Samsung Electronics has unveiled the ISOCELL HP3, its latest 200-megapixel camera sensor that will help manufacturers keep their premium smartphones slim. Despite still featuring a few small pixels, the sensor includes technologies like autofocus capability in each pixel, binning for better low light capacity, and multi-gain ISO for maximum dynamic range.
The HP3 sensor is 1 / 1.4-inch in size, quite large for a smartphone but extremely small for a 200-megapixel sensor. Samsung claims that it has the industry’s smallest pixel of 0.56 microns, which is 20 percent smaller than the 0.64 micron pixel of ISOCELL HP1 launched last year. However, that’s not quite accurate, as Chinese manufacturer Omnivision unveiled a 200-megapixel sensor back in February with the same 0.56 micron pixel size.
Still, Samsung’s sensors have some great technical tricks. Each pixel has the ability to detect autofocus, and “Super QPD” technology uses a single lens rather than four pixels that allows for faster and more accurate autofocus. For better low light capacity it can bin in four 0.56 micron pixel large 1.12 micron 50-megapixel sensors or combine 16 pixels into a 2.24 micron size. It’s still much smaller than most camera sensor pixels (Sony’s 61-megapixel full-frame A7R IV sensor has 3.76 micron pixels), but should allow for decent low-light shooting capabilities.

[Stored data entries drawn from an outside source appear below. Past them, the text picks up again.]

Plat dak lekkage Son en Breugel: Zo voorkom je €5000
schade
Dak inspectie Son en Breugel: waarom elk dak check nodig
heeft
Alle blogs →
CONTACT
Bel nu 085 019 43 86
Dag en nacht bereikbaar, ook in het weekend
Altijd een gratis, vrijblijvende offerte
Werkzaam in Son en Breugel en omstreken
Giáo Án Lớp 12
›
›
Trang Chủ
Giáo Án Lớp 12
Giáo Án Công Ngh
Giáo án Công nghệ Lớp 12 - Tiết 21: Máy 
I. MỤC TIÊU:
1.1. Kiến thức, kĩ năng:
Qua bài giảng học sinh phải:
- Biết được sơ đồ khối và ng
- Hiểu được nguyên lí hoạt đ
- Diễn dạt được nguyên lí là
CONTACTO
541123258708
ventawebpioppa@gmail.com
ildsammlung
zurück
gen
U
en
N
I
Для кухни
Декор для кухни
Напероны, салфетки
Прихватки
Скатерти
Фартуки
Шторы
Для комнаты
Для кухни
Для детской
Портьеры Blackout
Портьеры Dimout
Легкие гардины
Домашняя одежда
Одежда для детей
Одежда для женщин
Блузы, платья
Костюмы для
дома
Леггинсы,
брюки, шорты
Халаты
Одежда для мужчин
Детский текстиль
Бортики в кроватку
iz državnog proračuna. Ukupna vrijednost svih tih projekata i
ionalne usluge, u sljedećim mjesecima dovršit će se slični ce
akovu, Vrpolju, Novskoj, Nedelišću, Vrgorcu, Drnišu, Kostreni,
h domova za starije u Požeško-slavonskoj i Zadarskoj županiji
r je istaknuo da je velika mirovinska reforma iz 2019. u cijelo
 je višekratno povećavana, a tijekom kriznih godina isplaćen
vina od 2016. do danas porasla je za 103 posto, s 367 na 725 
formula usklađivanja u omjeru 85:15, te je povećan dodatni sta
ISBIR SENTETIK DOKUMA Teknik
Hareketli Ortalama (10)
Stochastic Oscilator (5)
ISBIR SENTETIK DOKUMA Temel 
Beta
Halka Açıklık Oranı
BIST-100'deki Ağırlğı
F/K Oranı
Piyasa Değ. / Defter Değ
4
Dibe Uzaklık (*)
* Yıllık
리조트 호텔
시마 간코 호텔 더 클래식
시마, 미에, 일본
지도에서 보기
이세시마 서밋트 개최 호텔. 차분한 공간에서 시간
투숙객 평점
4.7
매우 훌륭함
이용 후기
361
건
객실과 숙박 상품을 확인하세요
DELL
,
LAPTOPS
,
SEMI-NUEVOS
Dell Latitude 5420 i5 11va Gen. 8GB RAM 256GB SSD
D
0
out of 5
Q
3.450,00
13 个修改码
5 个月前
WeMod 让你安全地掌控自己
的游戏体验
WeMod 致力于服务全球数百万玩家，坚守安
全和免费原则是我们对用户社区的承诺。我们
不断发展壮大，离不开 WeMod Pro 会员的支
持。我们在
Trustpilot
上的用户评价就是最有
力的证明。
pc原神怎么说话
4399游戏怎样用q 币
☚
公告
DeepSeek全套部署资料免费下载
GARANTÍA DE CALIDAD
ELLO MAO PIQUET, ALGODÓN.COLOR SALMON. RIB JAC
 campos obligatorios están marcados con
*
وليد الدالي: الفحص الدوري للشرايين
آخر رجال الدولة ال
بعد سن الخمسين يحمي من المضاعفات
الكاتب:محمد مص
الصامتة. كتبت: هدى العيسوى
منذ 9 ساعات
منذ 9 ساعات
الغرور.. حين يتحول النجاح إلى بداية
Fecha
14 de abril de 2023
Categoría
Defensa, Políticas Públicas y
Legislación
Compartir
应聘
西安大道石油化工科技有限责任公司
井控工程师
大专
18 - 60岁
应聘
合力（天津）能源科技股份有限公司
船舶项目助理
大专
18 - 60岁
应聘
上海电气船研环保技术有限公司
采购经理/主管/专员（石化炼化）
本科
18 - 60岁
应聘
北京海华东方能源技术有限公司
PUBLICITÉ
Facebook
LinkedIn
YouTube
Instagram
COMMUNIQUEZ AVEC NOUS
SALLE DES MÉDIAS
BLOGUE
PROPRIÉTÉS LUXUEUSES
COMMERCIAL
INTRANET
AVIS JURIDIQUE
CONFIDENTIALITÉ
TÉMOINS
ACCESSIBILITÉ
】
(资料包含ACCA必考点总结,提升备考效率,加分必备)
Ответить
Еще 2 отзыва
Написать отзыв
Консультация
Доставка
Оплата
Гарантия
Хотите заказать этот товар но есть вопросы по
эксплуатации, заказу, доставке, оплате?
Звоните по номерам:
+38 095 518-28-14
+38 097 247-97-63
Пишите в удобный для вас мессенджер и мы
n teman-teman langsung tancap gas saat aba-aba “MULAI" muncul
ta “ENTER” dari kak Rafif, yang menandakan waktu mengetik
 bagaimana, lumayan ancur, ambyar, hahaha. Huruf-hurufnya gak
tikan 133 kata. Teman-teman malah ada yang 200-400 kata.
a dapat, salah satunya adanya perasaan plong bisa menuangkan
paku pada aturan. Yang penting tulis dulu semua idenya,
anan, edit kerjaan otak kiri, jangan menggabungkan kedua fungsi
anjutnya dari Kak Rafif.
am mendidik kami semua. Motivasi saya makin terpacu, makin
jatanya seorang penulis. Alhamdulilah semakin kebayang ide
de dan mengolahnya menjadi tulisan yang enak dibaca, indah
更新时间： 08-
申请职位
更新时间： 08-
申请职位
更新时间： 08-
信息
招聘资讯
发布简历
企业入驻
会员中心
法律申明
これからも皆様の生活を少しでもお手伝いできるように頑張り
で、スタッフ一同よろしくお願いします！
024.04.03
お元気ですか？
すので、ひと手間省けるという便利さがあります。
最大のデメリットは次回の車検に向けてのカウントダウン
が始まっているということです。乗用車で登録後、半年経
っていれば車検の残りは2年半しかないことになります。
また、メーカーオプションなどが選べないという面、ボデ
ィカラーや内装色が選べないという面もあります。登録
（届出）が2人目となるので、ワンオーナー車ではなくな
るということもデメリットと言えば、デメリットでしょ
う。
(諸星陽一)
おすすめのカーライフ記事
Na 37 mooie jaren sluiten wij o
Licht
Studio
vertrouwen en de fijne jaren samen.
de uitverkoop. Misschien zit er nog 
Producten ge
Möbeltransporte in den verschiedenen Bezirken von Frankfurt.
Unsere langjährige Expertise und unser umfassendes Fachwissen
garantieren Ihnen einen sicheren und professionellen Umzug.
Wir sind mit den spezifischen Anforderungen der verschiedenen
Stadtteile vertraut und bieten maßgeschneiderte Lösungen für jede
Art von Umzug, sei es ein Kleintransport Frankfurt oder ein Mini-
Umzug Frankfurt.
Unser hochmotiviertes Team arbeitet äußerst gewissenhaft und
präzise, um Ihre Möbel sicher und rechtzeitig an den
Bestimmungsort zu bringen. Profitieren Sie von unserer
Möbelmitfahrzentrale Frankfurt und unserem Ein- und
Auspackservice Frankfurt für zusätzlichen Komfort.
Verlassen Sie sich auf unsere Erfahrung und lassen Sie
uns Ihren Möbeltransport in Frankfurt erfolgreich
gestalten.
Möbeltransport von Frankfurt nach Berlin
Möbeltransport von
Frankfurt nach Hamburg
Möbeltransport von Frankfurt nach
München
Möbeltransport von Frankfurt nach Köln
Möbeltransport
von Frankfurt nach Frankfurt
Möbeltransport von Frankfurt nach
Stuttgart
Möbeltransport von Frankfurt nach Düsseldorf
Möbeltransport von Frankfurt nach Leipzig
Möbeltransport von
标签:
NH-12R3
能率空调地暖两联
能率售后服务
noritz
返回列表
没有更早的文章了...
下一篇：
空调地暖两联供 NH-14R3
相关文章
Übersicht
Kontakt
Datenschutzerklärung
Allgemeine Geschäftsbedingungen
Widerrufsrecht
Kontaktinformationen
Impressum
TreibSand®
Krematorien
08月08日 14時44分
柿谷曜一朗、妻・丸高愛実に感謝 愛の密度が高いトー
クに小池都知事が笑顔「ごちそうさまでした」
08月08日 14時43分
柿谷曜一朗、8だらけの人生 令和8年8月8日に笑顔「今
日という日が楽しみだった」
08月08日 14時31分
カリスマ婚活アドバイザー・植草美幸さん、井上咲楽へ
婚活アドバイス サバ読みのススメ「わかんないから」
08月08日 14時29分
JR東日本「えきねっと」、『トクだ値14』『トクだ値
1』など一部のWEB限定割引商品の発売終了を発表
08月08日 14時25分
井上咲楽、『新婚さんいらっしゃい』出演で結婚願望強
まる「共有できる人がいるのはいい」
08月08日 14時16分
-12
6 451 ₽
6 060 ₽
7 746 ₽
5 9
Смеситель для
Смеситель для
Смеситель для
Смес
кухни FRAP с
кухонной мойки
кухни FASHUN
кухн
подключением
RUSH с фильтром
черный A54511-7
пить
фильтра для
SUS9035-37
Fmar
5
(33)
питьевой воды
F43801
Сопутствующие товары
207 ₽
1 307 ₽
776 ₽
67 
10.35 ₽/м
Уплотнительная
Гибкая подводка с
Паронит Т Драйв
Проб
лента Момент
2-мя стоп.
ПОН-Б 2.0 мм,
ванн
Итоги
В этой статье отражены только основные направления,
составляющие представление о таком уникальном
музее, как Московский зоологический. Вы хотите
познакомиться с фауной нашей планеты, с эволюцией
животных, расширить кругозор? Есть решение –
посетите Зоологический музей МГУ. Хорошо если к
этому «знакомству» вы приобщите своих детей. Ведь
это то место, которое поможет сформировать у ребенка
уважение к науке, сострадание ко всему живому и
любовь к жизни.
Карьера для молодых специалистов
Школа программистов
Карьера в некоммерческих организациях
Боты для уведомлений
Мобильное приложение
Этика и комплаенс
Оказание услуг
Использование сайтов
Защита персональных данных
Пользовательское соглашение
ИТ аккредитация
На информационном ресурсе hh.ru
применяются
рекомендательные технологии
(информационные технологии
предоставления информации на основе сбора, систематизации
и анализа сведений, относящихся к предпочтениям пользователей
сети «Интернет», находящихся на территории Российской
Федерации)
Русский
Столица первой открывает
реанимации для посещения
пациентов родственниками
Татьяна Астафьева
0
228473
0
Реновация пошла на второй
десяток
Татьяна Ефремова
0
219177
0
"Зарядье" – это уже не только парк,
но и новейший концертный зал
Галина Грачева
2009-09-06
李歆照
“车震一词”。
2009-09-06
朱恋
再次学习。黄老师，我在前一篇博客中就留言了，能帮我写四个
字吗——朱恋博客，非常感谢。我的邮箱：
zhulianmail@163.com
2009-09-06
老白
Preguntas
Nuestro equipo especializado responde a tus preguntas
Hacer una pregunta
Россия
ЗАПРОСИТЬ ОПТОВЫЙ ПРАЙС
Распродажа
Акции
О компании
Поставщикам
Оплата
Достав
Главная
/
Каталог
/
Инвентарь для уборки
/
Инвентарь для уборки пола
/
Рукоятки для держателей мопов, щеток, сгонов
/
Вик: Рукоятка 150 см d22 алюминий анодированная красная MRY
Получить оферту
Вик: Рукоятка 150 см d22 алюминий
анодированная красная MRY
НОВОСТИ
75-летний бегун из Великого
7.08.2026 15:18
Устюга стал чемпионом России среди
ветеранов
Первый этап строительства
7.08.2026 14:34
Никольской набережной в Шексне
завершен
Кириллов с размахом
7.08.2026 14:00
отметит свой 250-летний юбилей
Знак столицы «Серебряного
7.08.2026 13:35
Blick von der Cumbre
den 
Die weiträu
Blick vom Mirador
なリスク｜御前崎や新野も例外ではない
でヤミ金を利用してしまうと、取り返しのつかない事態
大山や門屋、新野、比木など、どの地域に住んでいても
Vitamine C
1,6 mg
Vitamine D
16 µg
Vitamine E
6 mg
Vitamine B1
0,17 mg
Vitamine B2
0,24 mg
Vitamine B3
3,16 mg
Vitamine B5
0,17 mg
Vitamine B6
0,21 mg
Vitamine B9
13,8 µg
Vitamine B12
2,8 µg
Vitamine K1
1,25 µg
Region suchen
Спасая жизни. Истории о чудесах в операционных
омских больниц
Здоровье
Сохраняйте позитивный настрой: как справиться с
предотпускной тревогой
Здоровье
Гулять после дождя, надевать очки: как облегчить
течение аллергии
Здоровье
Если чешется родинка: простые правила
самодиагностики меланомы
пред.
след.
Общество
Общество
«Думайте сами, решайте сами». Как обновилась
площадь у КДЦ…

In addition to high-resolution photos, it allows for 8K video at 30fps and 4K video at 120fps, using almost full sensor width. Finally, it offers 14-bit color depth (4 trillion colors), which quadruples the 12-bit depth of most smartphone sensors. Mass production is set to begin this year, and you’ll probably see 200-megapixel phones using sensors in 2023.